Темнота вздохнула, и знакомое бледное лицо наклонилось к ней, придвигаясь чуть ближе к неяркому вечернему свету.

– Само собой. К тому же здесь тихо. Никто сюда не захаживает…

– Потому что все знают, что ты тут днюешь и ночуешь.

– Спасибо на добром слове. Что до Строма – я слышал, препараторы уже в пути. Или скоро отправятся в путь. От окраин до Химмельборга…

– Я неплохо разбираюсь в географии своей страны, спасибо. Просто…

– Хочешь поговорить о нём, всего-то? – Бледное лицо снова скрылось в тени. – Тогда ты пришла по адресу. Лучше со мной, чем с кем-то ещё, не так ли?

– Не делай из меня дуру. Он… Это… Не то, что ты думаешь.

– Прости, но я не очень много думаю о нём и тебе. Это обидно?

– Пф-ф, брось. – Омилия закатила глаза, с неудовольствием чувствуя, как становится жарко щекам. – С тобой невозможно разговаривать.

– Я думал, наоборот.

– Да, наоборот, – неохотно согласилась она. – Ты прав. Здесь всего два человека, с которыми можно разговаривать по-человечески. Ты – один из них.

– А второй, значит, этот препаратор? – Темнота вздохнула. – Осторожнее, Мил. Что бы ни планировала твоя мать, брака с препаратором тебе не видать, как своих ушей.

– Брак – это не единственное, чего может хотеться девушке, – туманно отозвалась она, сама не понимая до конца, насколько откровенной готова быть в этом разговоре. – А он, может быть, сумеет дать то, чего мне по-настоящему хочется. Он, знаешь ли, слышит меня. Он не такой, как все здесь. Знаешь, искренний…

Темнота от души расхохоталась, и Омилия оскорблённо умолкла.

– Ты такая смешная. Прости. Кто я такой, чтобы влезать в чужую реальность своими грязными руками? В конце концов, не бывает двух одинаковых жизней. И из-под чужих век на мир никому взглянуть не дано… И прочие старинные премудрости – выбирай любую на свой вкус. Желаешь довериться ястребу – дело твоё, но будь осторожна. И, знаешь… Ты не задумывалась над тем, что тебя влечёт к нему потому, что это максимальная из доступных тебе форм протеста? Препаратор, изрядно изуродованный, мрачный, загадочный… Тебе не кажется, что это слишком банально? Право, Омилия, я бы на твоём месте…
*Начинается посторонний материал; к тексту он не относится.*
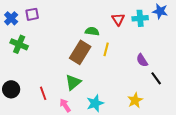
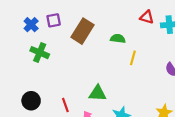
red triangle: (118, 19) -> (147, 17), moved, turned -40
brown rectangle: (80, 52) -> (83, 31), moved
green triangle: (73, 82) -> (98, 93), turned 42

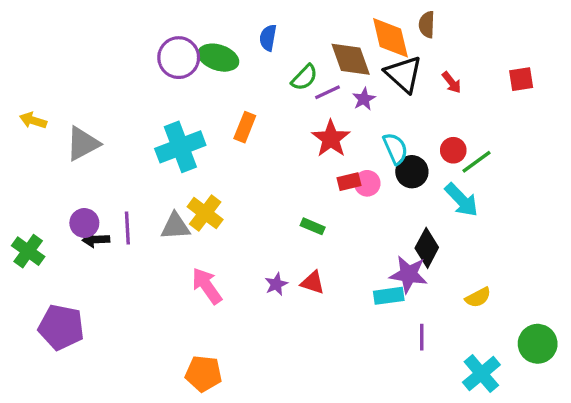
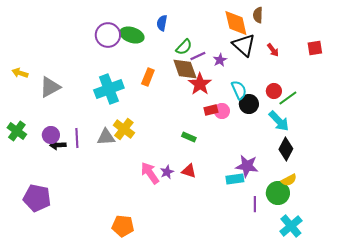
brown diamond: (351, 59) -> (185, 69), moved
black diamond: (427, 248) -> (286, 149), moved
green cross: (28, 251) -> (17, 131), moved
pink arrow: (207, 286) -> (150, 173), moved
green circle: (538, 344) -> (278, 193), moved

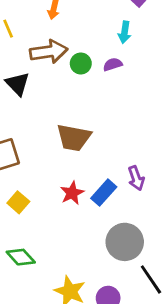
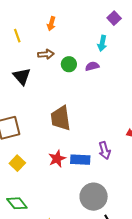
brown arrow: (49, 52) -> (46, 54), size x0.6
brown trapezoid: (74, 138) -> (61, 118), turned 68
blue rectangle: (104, 193) -> (80, 160), turned 48

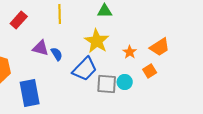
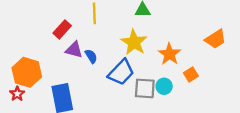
red rectangle: (19, 20) -> (62, 29), moved
orange trapezoid: (160, 47) -> (216, 39), moved
orange star: (130, 52) -> (169, 54), size x1.5

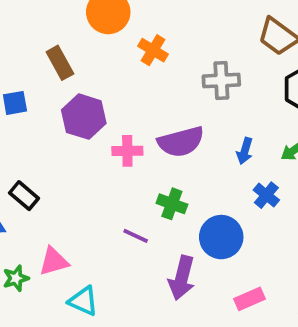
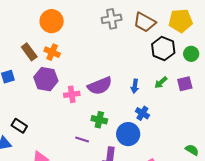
orange cross: (153, 50) -> (52, 52), moved
gray cross: (221, 80) -> (112, 19), moved
blue cross: (266, 195) -> (142, 113), moved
– Болван. – Она величественным жестом – материнские уроки въелись в плоть и кровь – перекинула шлейф вперёд и поднялась со скамьи. – Так и знала, что ты не поймёшь.

– Где уж мне…

Темнота продолжала хихикать ей вслед, даже когда беседка осталась далеко позади.

В парке стало совсем темно, и длинные костяные столбы с чашами валового жира на верхушках загорались один за другим, освещая ей путь. Омилии это было без надобности – дорогу через дворцовый парк она нашла бы и с закрытыми глазами.

И она шла, ничего и никого не видя, размахивая руками и сшибая бутоны, которым не посчастливилось попасться ей на пути.

Конечно, он не понял её – глупо было рассчитывать, что хоть кто-то поймёт. Надежда, которую она хранила в тайне от всех, была смешной – может быть, даже жалкой, но ведь, в конце концов, она была Омилией из дома Химмельнов! Кому, как не ей, было совершать невозможное?

Надежда жгла пальцы, и невыносимо было не перебросить её кому-то, не поделиться – что ж, это будет ей уроком. С детства живя во дворце, Омилия усвоила твёрдо: искренность – могучее оружие, вот только в конечном счёте оно всегда обращается против тебя самого.

Впрочем, она ничего не сказала. Омилия остановилась у старого дерева, посаженного, кажется, еще её прадедом, вероятно, во время мероприятия, которое казалось всем участником невероятно значительным, – и вот, даже память о нём рассеялась, как дым, а дерево стоит себе, как ни в чём не бывало, насмешливо шелестит ветвями у неё над головой.